Questions to answer —
a: Say whether each statement agrees with the forum thread on hard drive burn-in, answering yes or no and quoting the deciding words from the thread. (i) The failed drive had been passing its SMART tests. (ii) The person asking ran a burn-in on the drives when first building the system. (iii) The reply says to burn in the new drive after installing it.
b: From the forum thread on hard drive burn-in, reproduce the passage starting at "Hard Drive Failure" and ending at "should arrive today).".
Text provided below:
Hard Drive Failure and Burnin

Status
Not open for further replies.

Andrew076

Patron
Joined
Apr 5, 2015
Messages
206
I have a 3TB WD Red Hard Drive (WD30EFRX) which failed last night. It was giving me SMART errors but was passing the tests. However since it was still under warranty I had already requested a replacement drive (which should arrive today).

I have been researching how to Replace a Drive in Release 11 and it seems pretty straight forward.

My question however is whether or not there are any recommended steps I should take to the new drive before adding it and it starts the "Resilver" process.

For example, after I built my system several years ago I read where people were recommending a burn in or other procedures be conducted on new hard drives before putting them into a new system (something I didn't do and always worried me). Anyway, I can't seem to find recommendations however for what you do when you are adding a replacement hard drive. Any help would be appreciated.
 

Redcoat

MVP
Joined
Feb 18, 2014
Messages
2,925
Burn it in before you install it - follow the procedures in the Resources section.
 

Andrew076

Patron
Joined
Apr 5, 2015
Messages
206
Burn it in before you install it - follow the procedures in the Resources section.
Where might this Resources section be located?
End of Text provided.
Data provided below:
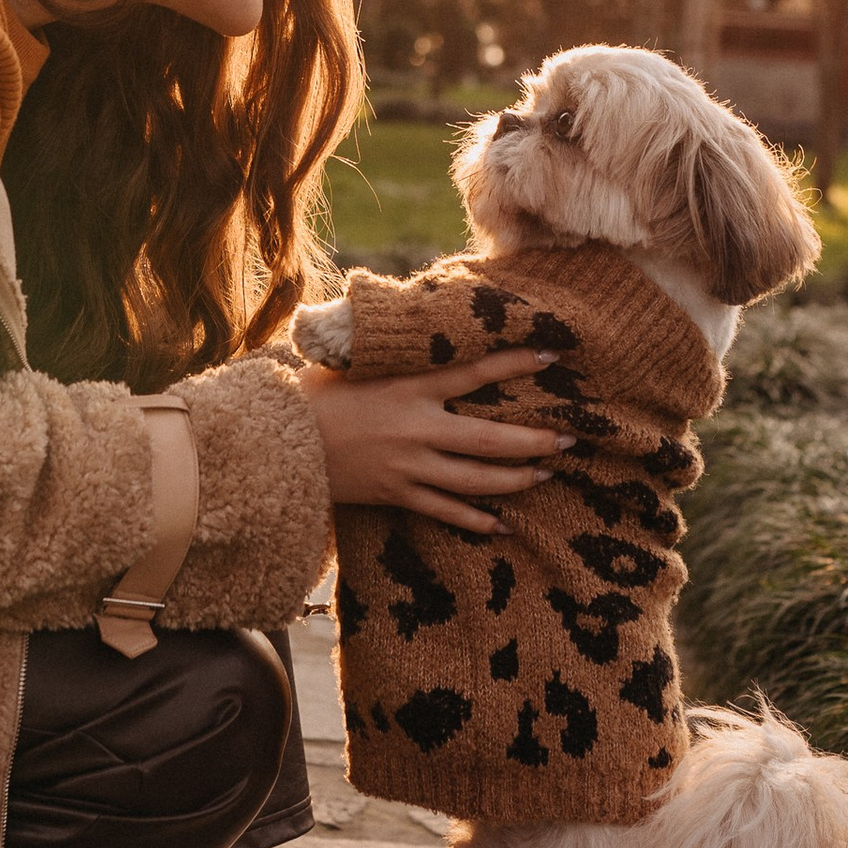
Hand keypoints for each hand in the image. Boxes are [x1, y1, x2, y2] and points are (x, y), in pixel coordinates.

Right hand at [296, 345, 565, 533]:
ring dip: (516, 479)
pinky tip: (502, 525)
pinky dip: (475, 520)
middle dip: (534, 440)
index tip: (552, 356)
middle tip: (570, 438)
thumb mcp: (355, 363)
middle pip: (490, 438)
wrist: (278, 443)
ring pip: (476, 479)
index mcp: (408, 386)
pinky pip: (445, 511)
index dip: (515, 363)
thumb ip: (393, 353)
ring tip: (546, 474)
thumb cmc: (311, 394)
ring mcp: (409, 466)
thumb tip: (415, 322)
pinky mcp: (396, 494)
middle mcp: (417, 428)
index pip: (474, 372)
End of Data provided.
Data provided below:
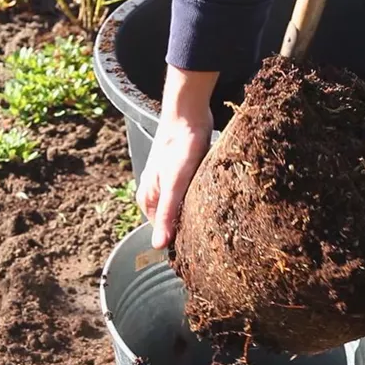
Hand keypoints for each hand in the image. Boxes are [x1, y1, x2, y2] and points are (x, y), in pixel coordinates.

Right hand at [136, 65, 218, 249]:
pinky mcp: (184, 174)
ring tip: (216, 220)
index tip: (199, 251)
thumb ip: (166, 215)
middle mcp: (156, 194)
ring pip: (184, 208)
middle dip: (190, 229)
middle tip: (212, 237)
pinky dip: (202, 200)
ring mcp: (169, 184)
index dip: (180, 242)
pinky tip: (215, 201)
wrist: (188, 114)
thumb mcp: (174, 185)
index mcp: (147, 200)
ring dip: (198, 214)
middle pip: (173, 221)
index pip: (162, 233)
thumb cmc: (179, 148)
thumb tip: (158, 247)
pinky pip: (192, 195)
End of Data provided.
Data provided below:
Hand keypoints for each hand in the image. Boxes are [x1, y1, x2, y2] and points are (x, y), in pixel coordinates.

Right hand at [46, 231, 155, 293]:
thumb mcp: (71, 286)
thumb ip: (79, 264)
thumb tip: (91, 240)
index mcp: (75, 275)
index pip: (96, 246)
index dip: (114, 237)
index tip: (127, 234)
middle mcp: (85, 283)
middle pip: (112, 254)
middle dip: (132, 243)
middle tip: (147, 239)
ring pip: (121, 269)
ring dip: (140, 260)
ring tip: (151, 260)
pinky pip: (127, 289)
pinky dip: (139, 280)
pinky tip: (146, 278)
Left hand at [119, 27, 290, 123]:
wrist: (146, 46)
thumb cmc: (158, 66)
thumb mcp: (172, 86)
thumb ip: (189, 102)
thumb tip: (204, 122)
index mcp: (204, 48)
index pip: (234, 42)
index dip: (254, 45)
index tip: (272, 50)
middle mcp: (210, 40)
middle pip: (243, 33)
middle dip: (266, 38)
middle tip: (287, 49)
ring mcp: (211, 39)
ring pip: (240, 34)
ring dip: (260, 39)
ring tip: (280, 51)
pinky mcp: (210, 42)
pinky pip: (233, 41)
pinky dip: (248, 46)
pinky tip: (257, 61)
End of Data provided.
Problem solutions —
a:
(i) Yes: "It was giving me SMART errors but was passing the tests."
(ii) No: "(something I didn't do and always worried me)"
(iii) No: "Burn it in before you install it"

b:
Hard Drive Failure and Burnin

Status
Not open for further replies.

Andrew076

Patron
Joined
Apr 5, 2015
Messages
206
I have a 3TB WD Red Hard Drive (WD30EFRX) which failed last night. It was giving me SMART errors but was passing the tests. However since it was still under warranty I had already requested a replacement drive (which should arrive today).